KJV

There is evidence that the Biblical passages cited in the Book of Mormon were translated from Hebrew, not copied from the King James Bible.1 Consider the passage from Isaiah 53:4 as quoted in Alma 7:11.

Not only is Alma’s rendering different from the KJV, it’s also different from Matthew’s version:

KJV – Surely he hath borne our griefs, and carried our sorrows. (Isaiah 53:4)

Matthew – Himself took our infirmities, and bare our sicknesses. (Matthew 8:17)

Alma – He will take upon him the pains and the sicknesses of his people. (Alma 7:11)

Masoretic Hebrew – Surely he has borne our pains and sicknesses. (Isaiah 53:4)

Background Information

There is a question whether the Brass Plates (containing Old Testament books) that Lehi’s family took with them from Israel were written in Hebrew, Egyptian, or both. Based on Alma 7:11, it would appear that at least the book of Isaiah was in Hebrew.

This example refutes Mormon apologists2 who blamed Joseph for the “grammatical errors” in the Book of Mormon. Dr. Royal Skousen refutes that explanation saying Joseph merely dictated an already translated English and those are not grammatical errors.3

This example above supports Skousen and the witnesses of the process – that Joseph never used a Bible, never copied from another source – he read what he saw in the Seer Stone or the Urim and Thummim.

William Tyndale

Not only is the Book of Mormon not based on the King James Version, but the King James Version itself is based on an earlier translation, that of William Tyndale:

There is also the possibility that the source for the biblical quotations in the Book of Mormon could come from other English Bibles (namely, ones published prior to the King James Version, beginning with Tyndale’s New Testament [from as early as 1526] and ending with the Geneva Bible and its various editions). Most of the phraseology of the King James Bible is dependent upon previous editions of the English Bible.12 In fact, as part of the critical text project I have discovered evidence (from variation in the use of the definite article the) that the compositors for the King James Bible set type from a minimally edited copy of an earlier edition of the English Bible. In fact, nearly all the English translations during the 1286s and early 1600s were minor revisions. Only Tyndale’s translation (of the New Testament and the first half of the Old Testament) and part of Matthew’s Bible (the second half of the Old Testament, translated by Miles Coverdale) represent fresh translations into English.13 Moreover, nearly all the famous passages for which the King James translation is praised can be found in these early English editions. Consequently, it is not immediately obvious that the passages quoted in the Book of Mormon are strictly from the King James Bible. (Royal Skousen, “Critical Methodology and the Text of the Book of Mormon,” FARMS Review: Volume – 6, Issue – 1, Pages: 121-44)
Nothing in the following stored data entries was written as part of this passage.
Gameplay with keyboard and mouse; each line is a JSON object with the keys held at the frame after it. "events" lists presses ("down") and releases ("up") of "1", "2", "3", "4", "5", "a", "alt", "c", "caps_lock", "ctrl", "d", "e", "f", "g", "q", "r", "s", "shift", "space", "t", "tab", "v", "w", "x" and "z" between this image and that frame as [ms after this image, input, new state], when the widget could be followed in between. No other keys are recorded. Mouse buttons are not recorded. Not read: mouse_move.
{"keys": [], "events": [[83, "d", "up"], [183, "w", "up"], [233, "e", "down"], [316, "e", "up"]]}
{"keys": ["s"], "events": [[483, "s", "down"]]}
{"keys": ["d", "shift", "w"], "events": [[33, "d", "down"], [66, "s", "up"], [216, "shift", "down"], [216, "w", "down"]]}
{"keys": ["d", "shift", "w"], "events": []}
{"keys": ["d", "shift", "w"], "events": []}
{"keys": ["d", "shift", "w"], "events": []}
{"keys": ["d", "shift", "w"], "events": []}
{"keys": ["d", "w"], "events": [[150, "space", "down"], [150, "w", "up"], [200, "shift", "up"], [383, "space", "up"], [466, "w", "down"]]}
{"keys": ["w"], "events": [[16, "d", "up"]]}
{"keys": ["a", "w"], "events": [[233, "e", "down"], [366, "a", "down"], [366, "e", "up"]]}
Time and extensive scholastic scrutiny have judged Tyndale the most gifted of the three translators. Dr Westcott (in his History of the English Bible) states that “The history of our English Bible begins with the work of Tyndale and not with that of Wycliffe.” The quality of his translations has also stood the test of time, coming relatively intact even into modern versions of the Bible. A. S. Herbert, Bible cataloguer, says of the Matthew Bible, “this version, which welds together the best work of Tyndale and Coverdale, is generally considered to be the real primary version of our English Bible”[9] upon which later editions were based, including the Geneva Bible and King James Version. Professor David Daniell recounts that, “New Testament scholars Jon Nielson[10] and Royal Skousen observed that previous estimates of Tyndale’s contribution to the KJV ‘have run from a high of up to 90% (Westcott) to a low of 18% (Butterworth)’. By a statistically accurate and appropriate method of sampling, based on eighteen portions of the Bible, they concluded that for the New Testament Tyndale’s contribution is about 83% of the text, and in the Old Testament 76%.“[11]. Thus the Matthew Bible, though largely unrecognized, significantly shaped and influenced English Bible versions in the centuries that followed its first appearance. (Wikipedia 5/2/10)

Source: Study Light


Notes:

1The above information was derived from “The Hebrew Text of Alma 7:11” by Thomas A. Wayment in Journal of Book of Mormon Studies, Vol. 1, Issue 1, 2005, pp. 98-103.